Holy shit balls the environments in this game are amazing! There, I am just gonna’ go out there and say it. No point beating around the bush. From crazy snowy locations, deserts with abandoned tanker ships, crazy castles to South American jungle and city sprawl. As mentioned before since stuff blows up and apart the building design and layout really play an integral part of the gameplay and blowing holes in things always feels organic and looks spectacular. The light effects and dust are 90% of the time amazing and really add to the atmosphere. Sometimes however they got in the way of the gameplay. It’s no fun getting shot randomly by a thick white haze. You face about the same nine enemies, but more often than not they are hazy figures in the distance so the lack of variety didn’t bother me too much. The main characters are well rendered but the lip sync leaves a little bit to be desired.

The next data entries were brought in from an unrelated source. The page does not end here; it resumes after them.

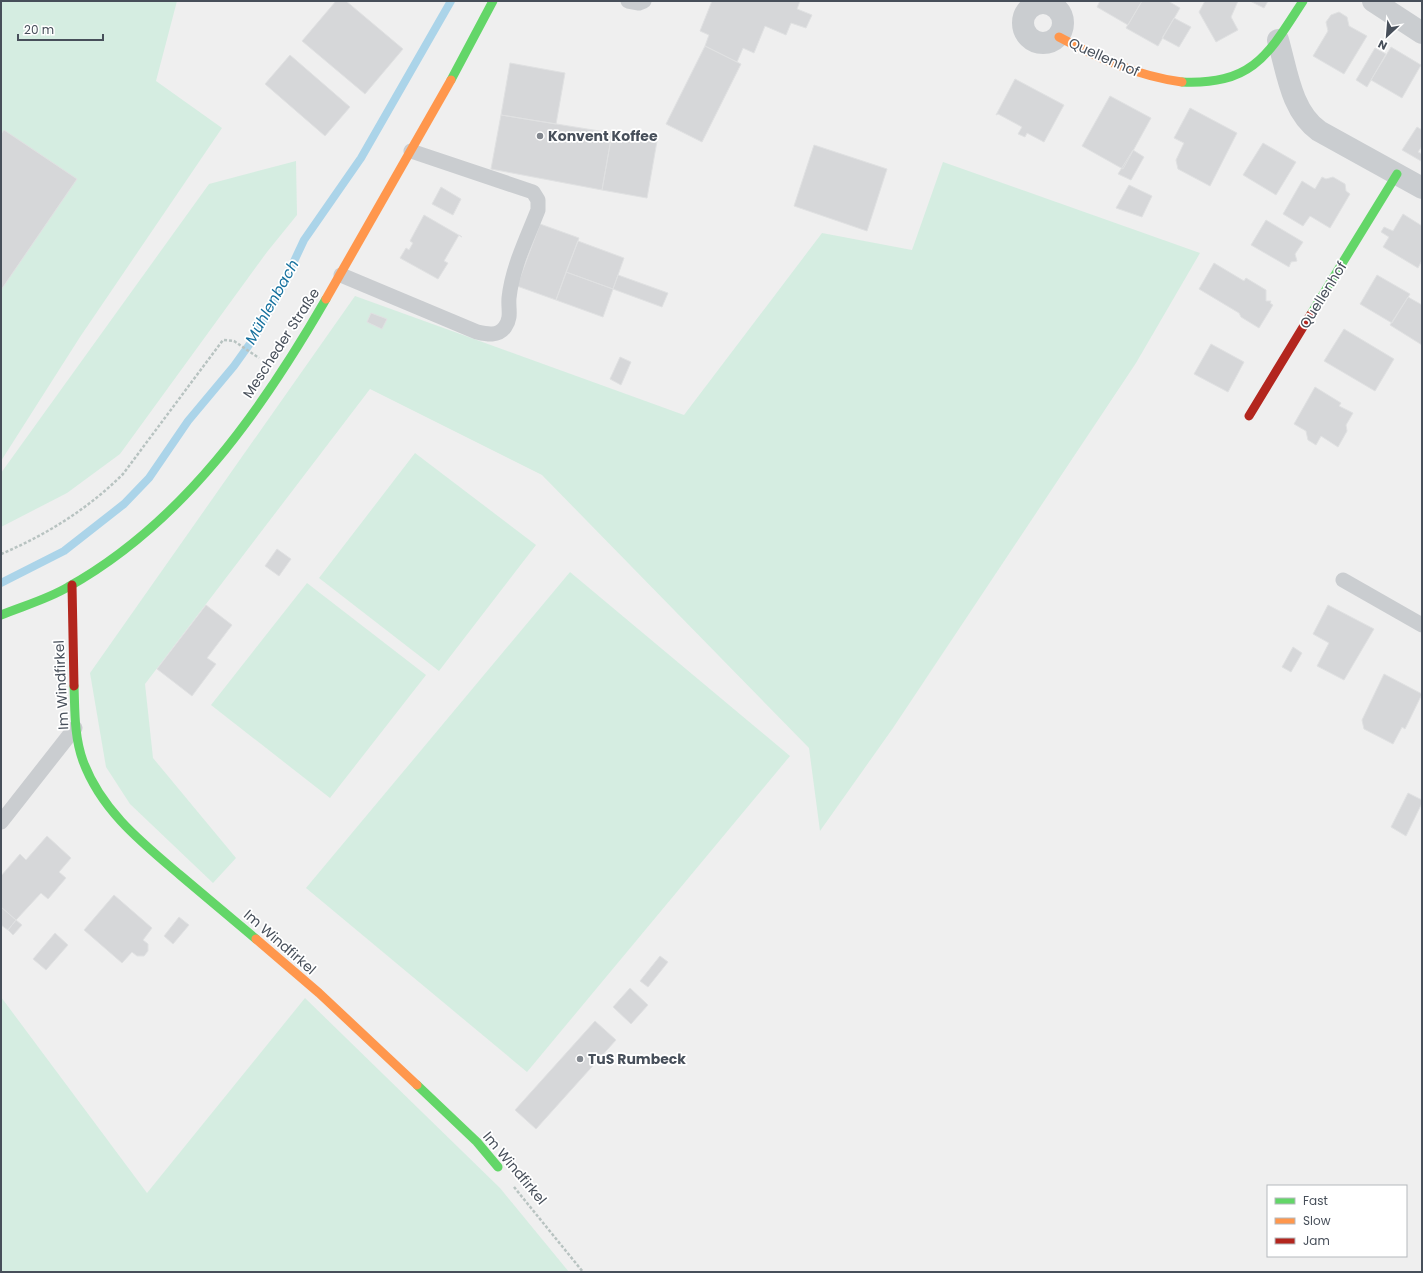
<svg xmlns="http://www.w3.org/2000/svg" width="1423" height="1273" font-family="Poppins,sans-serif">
  <rect width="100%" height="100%" fill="#efefef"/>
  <!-- green -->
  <path fill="#d5ede1" d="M 1,1 L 177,1 L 156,81 L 222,128 L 80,337 L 1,461 Z
    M 296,161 L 297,215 L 267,252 L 120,454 L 67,493 L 1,527 L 1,473 L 209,184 Z
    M 943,162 L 1200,253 L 1136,363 L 893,728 L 820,831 L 809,748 L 542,475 L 370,389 L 145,684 L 153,758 L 236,858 L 213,883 L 130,804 L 106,767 L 90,673 L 355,296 L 684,415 L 822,233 L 912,250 Z
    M 415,453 L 536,545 L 439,671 L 319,578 Z
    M 570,572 L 790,756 L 527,1072 L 306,888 Z
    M 307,583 L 426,675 L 330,798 L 211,705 Z
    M 1,997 L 147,1193 L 305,998 L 500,1188 L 569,1272 L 1,1272 Z"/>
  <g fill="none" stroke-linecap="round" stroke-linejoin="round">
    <!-- stream -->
    <path stroke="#abd4e9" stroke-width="8" d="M 1,583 L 64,551 L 124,504 L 149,478 L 188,421 L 234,366 L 254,338 L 282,287 L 304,240 L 361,158 L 451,1"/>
  </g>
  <!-- building -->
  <path fill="#d6d7d9" stroke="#e0e1e2" d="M 336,1 L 346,1 L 403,49 L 365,94 L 302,41 Z
    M 712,1 L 800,1 L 797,9 L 812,15 L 806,28 L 791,23 L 786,35 L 765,26 L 754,53 L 743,48 L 737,62 L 705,46 L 709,35 L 700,31 Z
    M 1100,1 L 1142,1 L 1128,25 L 1097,7 Z
    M 1142,1 L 1168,1 L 1180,8 L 1158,46 L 1126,28 Z
    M 1205,1 L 1238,1 L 1231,17 L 1238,30 L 1216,42 L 1199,12 Z
    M 1250,1 L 1268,1 L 1264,8 Z
    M 1339,12 L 1347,17 L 1349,26 L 1367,36 L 1344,74 L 1313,56 L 1328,31 L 1326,22 L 1331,15 Z
    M 1174,18 L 1191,27 L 1179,47 L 1162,38 Z
    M 705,46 L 741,64 L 702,142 L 666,124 Z
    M 1391,47 L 1421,65 L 1402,98 L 1371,80 Z
    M 1375,48 L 1386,54 L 1367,87 L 1356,80 Z
    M 290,55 L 350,107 L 325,136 L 265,84 Z
    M 510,63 L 565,73 L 556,124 L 501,115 Z
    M 1015,79 L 1064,105 L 1044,142 L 1027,133 L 1025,137 L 1018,134 L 1022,127 L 998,114 L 996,115 Z
    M 1110,96 L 1151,118 L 1123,169 L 1082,146 Z
    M 1190,108 L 1237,133 L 1210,186 L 1178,169 L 1176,160 L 1184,143 L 1174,138 Z
    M 501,115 L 612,133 L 602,190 L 491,169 Z
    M 1417,127 L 1422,130 L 1422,146 L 1418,152 L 1422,154 L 1421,161 L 1402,150 Z
    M 4,130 L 77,179 L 1,290 L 1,134 Z
    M 612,133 L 657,141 L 647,198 L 602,190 Z
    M 1263,143 L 1296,162 L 1276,195 L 1243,175 Z
    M 814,145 L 887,169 L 867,231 L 794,206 Z
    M 1133,150 L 1144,157 L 1131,180 L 1118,174 Z
    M 1322,177 L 1326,179 L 1333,177 L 1345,184 L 1346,191 L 1350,194 L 1330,228 L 1310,216 L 1303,226 L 1283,214 L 1302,181 L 1315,189 Z
    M 1129,185 L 1152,196 L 1142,217 L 1116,208 Z
    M 441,187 L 461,199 L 453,215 L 432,204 Z
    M 1403,214 L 1422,226 L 1422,260 L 1418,268 L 1383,247 L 1389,237 L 1381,232 L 1384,227 L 1393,231 Z
    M 424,215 L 462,237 L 459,235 L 444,261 L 448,263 L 438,279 L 400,258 L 406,248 L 409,250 L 413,243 L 410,241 Z
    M 1266,220 L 1303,242 L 1295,254 L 1297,261 L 1291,262 L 1289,267 L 1251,245 Z
    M 540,224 L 579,238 L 556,300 L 517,286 Z
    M 578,241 L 624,258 L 613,289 L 566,272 Z
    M 1214,263 L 1244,281 L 1246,278 L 1266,290 L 1266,301 L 1271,301 L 1270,303 L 1273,305 L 1259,328 L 1241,317 L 1239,313 L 1199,289 Z
    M 566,272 L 613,289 L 603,317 L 556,300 Z
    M 618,275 L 668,293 L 662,307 L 613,289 Z
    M 1377,275 L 1410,294 L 1392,323 L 1360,304 Z
    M 1408,297 L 1422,305 L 1422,345 L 1390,325 Z
    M 371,313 L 387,319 L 382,329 L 367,322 Z
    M 1344,329 L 1394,359 L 1375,391 L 1324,361 Z
    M 1211,344 L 1244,362 L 1228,392 L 1194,374 Z
    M 620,357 L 631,362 L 621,385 L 610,379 Z
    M 1315,387 L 1341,403 L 1339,406 L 1353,413 L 1346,425 L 1347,431 L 1338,447 L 1321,436 L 1316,445 L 1308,440 L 1306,431 L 1294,424 Z
    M 277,549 L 291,559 L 279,576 L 265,566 Z
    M 206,605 L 232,625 L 207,658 L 216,664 L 192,696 L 157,669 Z
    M 1328,605 L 1374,629 L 1344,680 L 1317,666 L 1329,643 L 1313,634 Z
    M 1293,647 L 1302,653 L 1291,672 L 1282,667 Z
    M 1384,674 L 1422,694 L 1405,729 L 1402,727 L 1393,744 L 1364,729 L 1362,720 Z
    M 1408,793 L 1422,800 L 1422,803 L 1406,836 L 1391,827 Z
    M 47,836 L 71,858 L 59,872 L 66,878 L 48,899 L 41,893 L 16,920 L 1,907 L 1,876 L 20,854 L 26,860 Z
    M 114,895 L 152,928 L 143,940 L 148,944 L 148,951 L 144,956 L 137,956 L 132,952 L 122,963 L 84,930 Z
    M 1,907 L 16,920 L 8,930 L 1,925 Z
    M 179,917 L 189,925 L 173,944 L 164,936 Z
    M 16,920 L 22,925 L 13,935 L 8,930 Z
    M 55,933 L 68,945 L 46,970 L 33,959 Z
    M 660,956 L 668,962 L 648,987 L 640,981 Z
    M 630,988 L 648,1005 L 631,1024 L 613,1007 Z
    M 595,1021 L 616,1040 L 536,1129 L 515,1110 Z"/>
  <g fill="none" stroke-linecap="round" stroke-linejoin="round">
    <!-- path -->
    <path stroke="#b8c3c1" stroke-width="2.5" stroke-dasharray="3 2" stroke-linecap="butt" d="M 1,554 C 46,535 88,509 123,474 L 223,340 L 234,341 L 259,358
      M 514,1187 L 583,1272"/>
    <!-- lane -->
    <path stroke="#cacdd0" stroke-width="15" d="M 628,1 L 639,3 L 644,1
      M 341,275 L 477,332 C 486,334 498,337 505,327 C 512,317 508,309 509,298 C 512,268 527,238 538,210 L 538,200 L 533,192 L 411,151
      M 1343,580 L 1422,625
      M 1,822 L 75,728"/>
    <!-- street -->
    <path stroke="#cacdd0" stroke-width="22" d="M 1373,1 L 1422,33
      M1023 23a20 20 0 1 1 40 0a20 20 0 1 1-40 0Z
      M 1278,40 C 1287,71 1291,111 1319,131 L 1422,188"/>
    <!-- fast -->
    <path stroke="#63d668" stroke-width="9" d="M 451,80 L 493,1
      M 1182,82 C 1253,85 1268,55 1303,1
      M 1311,314 L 1397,174
      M 1,615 C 23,606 48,599 68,587 C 183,523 262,410 326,299
      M 74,686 C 75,711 74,736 83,761 C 101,810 141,842 180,875 C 205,896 231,918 256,939
      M 417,1085 L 477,1142 L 498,1167"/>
    <!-- slow -->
    <path stroke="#ff974d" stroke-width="9" d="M 1059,37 C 1098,58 1137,76 1182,82
      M 326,299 L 451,80
      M 256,939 L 319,993 L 417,1085"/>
    <!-- jam -->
    <path stroke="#b3261e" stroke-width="9" d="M 1249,416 L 1311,314
      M 72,585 L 74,686"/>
  </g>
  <!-- markers -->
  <g fill="#82878e" stroke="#fff" stroke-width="1.5">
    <circle cx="540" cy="136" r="4"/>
    <circle cx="580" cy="1059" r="4"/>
  </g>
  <g text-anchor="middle" stroke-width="3.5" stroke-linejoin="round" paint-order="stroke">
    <!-- street labels -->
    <g font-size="14" fill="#474f5a" stroke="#fff">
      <text transform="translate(1104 57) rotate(24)" y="5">Quellenhof</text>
      <text transform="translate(1323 295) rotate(-58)" y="5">Quellenhof</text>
      <text transform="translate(281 343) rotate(-57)" y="5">Mescheder Straße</text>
      <text transform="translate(61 685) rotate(-93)" y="5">Im Windfirkel</text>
      <text transform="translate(280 942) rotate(41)" y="5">Im Windfirkel</text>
      <text transform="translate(515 1168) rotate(50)" y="5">Im Windfirkel</text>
    </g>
    <!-- poi labels -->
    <g font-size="14" font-weight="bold" fill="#474f5a" stroke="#fff" text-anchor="start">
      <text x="548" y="141">Konvent Koffee</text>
      <text x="588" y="1064">TuS Rumbeck</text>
    </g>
    <!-- water labels -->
    <g font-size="15" font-style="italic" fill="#16719e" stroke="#fff">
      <text transform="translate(272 302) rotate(-61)" y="5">Mühlenbach</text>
    </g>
  </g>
  <!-- border -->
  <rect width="1423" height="1273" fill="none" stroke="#474f5a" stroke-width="4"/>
  <!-- legend -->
  <rect x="1267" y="1185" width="140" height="72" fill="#ffffff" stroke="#b5b9bd"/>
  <rect x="1275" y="1198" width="20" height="6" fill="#63d668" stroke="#b5b9bd"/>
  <text x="1303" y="1205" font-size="12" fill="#474f5a">Fast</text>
  <rect x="1275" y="1218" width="20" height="6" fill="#ff974d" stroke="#b5b9bd"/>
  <text x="1303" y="1225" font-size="12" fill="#474f5a">Slow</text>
  <rect x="1275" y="1238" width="20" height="6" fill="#b3261e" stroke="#b5b9bd"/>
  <text x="1303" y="1245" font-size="12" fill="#474f5a">Jam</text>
  <!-- north arrow -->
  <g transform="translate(1387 36) rotate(206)" stroke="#ffffff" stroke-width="3" paint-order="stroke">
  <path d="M0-3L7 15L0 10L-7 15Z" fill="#474f5a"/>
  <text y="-6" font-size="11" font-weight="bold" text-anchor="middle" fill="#474f5a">N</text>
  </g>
  <!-- scale -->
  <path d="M18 34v6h85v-6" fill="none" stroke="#474f5a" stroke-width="2"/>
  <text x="24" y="34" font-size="12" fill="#474f5a" stroke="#ffffff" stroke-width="3" paint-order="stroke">20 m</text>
</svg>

Yeah it’s cliche but the Saving Private Ryan explosion and then silence with full sound gradually returning is used very effectively here. Chatter from the enemies lets you know when you are getting close to ambushes and the weapons all have unique sounds that add to their individual feel. The music is well orchestrated and escalates nicely with the action on screen. All in all the sound is well designed.
Removing aiming sway does a lot to bump up accuracy and this is evident in both multi and single player. The movement and play style is a lot less frenetic than other FPS’s and so the controls show that. While not broken by any stretch of the imagination, I still feel like the controls could be tightened up a bit more, especially when it comes to the melee animation and execution.
Bad Company 2 has been great company for me. The single player was a fun ride through amazing landscapes. The multiplayer will keep you entertained for a very long time to come. Or at least, until the Halo Reach beta. Either way, Bad Company: highly recommended.